Material for the task:
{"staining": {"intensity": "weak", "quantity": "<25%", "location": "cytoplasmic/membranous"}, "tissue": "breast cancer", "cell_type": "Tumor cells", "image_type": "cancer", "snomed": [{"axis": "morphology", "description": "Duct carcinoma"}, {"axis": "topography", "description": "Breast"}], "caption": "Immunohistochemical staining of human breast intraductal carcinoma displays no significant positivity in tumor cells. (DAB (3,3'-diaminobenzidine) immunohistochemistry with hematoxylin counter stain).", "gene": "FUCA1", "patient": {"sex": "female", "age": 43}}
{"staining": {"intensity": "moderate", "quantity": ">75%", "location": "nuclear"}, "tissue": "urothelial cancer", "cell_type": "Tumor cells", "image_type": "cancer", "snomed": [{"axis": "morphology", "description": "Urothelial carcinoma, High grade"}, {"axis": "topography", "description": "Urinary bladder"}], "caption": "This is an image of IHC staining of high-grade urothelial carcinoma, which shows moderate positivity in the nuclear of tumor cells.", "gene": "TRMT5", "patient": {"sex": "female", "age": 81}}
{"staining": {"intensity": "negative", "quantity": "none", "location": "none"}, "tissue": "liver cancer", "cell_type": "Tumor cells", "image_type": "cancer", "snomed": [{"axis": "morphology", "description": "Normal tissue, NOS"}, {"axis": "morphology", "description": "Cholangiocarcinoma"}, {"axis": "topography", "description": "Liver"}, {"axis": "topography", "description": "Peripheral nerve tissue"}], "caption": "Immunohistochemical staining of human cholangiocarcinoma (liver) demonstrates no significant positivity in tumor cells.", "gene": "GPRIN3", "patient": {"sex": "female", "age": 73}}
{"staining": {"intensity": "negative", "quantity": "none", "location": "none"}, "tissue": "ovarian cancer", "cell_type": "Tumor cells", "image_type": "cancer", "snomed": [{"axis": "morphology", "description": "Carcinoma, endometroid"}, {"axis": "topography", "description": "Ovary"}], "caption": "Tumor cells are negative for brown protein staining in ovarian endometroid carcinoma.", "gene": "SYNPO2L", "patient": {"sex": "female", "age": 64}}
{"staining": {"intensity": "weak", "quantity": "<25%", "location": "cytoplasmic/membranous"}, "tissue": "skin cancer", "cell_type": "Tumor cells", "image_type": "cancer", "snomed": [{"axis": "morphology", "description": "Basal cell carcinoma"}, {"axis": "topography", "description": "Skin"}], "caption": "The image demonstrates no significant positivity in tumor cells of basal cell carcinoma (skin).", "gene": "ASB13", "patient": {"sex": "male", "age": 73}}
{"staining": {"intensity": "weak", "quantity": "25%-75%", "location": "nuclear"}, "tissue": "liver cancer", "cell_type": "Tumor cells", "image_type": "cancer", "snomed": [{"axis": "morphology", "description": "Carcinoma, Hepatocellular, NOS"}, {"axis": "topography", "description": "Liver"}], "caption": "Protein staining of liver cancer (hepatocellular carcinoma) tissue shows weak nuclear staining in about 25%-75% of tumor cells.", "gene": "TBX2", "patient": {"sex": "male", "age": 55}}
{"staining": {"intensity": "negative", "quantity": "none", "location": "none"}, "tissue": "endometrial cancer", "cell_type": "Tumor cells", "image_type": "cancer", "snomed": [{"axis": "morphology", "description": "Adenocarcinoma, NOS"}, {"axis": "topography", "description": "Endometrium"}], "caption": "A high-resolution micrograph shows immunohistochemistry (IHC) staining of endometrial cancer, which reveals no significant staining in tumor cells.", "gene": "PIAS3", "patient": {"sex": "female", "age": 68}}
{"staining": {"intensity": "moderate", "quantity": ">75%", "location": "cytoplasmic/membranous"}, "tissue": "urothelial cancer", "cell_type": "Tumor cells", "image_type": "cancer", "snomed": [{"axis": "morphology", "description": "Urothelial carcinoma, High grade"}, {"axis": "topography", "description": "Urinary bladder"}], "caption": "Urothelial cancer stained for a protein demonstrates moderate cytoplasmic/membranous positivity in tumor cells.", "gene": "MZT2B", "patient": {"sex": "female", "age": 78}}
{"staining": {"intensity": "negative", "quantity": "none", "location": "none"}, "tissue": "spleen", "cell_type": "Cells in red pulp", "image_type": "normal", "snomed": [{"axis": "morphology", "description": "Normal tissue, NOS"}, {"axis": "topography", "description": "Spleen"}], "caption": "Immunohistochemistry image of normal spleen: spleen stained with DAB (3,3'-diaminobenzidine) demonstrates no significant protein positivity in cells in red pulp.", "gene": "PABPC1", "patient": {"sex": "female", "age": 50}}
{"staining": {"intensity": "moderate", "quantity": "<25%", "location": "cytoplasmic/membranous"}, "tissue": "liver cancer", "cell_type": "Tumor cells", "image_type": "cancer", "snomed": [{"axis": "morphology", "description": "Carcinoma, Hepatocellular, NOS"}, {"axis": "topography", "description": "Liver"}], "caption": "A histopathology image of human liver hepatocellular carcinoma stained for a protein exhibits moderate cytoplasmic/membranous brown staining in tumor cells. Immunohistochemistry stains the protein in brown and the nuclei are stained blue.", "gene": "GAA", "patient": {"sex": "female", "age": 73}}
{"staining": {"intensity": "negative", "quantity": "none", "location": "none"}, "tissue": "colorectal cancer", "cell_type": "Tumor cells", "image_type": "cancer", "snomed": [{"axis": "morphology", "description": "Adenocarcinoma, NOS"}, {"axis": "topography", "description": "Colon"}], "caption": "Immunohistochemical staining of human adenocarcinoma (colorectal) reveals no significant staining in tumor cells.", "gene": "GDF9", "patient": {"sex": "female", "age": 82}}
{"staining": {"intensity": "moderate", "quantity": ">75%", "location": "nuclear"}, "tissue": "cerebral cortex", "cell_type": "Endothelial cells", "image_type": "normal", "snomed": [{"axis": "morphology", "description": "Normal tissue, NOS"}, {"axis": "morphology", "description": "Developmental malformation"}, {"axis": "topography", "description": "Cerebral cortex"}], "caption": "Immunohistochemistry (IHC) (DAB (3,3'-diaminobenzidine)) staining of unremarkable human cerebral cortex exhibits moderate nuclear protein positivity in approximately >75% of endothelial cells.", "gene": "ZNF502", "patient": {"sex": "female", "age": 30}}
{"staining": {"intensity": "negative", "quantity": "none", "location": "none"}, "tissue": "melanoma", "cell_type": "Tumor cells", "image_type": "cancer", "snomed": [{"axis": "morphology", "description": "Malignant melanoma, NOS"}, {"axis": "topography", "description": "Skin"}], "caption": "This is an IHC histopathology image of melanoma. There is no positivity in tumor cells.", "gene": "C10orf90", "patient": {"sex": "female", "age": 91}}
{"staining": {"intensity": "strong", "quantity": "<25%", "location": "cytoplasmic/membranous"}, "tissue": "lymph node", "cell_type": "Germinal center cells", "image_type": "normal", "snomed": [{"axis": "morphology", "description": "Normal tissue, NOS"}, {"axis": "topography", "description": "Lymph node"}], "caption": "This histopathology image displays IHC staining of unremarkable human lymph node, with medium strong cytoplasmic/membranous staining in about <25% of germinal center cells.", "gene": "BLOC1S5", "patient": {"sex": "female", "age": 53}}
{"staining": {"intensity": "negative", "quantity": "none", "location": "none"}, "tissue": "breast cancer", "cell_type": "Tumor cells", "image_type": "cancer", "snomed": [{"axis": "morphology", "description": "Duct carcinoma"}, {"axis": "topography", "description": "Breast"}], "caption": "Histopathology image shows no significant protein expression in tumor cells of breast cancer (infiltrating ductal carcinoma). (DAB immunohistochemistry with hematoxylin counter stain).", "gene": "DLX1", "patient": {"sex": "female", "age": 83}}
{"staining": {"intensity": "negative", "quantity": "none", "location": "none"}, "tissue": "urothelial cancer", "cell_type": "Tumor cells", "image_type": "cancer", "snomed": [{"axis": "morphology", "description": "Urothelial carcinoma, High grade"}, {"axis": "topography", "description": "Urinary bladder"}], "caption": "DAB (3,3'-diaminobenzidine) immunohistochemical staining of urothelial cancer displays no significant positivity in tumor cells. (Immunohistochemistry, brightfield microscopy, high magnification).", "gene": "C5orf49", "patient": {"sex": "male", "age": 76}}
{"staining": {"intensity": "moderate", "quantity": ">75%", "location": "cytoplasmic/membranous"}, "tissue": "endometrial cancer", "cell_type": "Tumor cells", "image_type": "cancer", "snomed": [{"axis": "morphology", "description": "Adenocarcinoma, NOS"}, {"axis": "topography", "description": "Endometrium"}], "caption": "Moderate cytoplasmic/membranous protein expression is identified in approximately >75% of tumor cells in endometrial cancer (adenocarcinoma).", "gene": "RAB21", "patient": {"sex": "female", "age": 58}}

What is expected: Each line above from the one with "cancer stained for" up to and including the one with "image of normal" must be set down exactly, and no line outside that span may appear.

Written response:
{"staining": {"intensity": "moderate", "quantity": ">75%", "location": "cytoplasmic/membranous"}, "tissue": "urothelial cancer", "cell_type": "Tumor cells", "image_type": "cancer", "snomed": [{"axis": "morphology", "description": "Urothelial carcinoma, High grade"}, {"axis": "topography", "description": "Urinary bladder"}], "caption": "Urothelial cancer stained for a protein demonstrates moderate cytoplasmic/membranous positivity in tumor cells.", "gene": "MZT2B", "patient": {"sex": "female", "age": 78}}
{"staining": {"intensity": "negative", "quantity": "none", "location": "none"}, "tissue": "spleen", "cell_type": "Cells in red pulp", "image_type": "normal", "snomed": [{"axis": "morphology", "description": "Normal tissue, NOS"}, {"axis": "topography", "description": "Spleen"}], "caption": "Immunohistochemistry image of normal spleen: spleen stained with DAB (3,3'-diaminobenzidine) demonstrates no significant protein positivity in cells in red pulp.", "gene": "PABPC1", "patient": {"sex": "female", "age": 50}}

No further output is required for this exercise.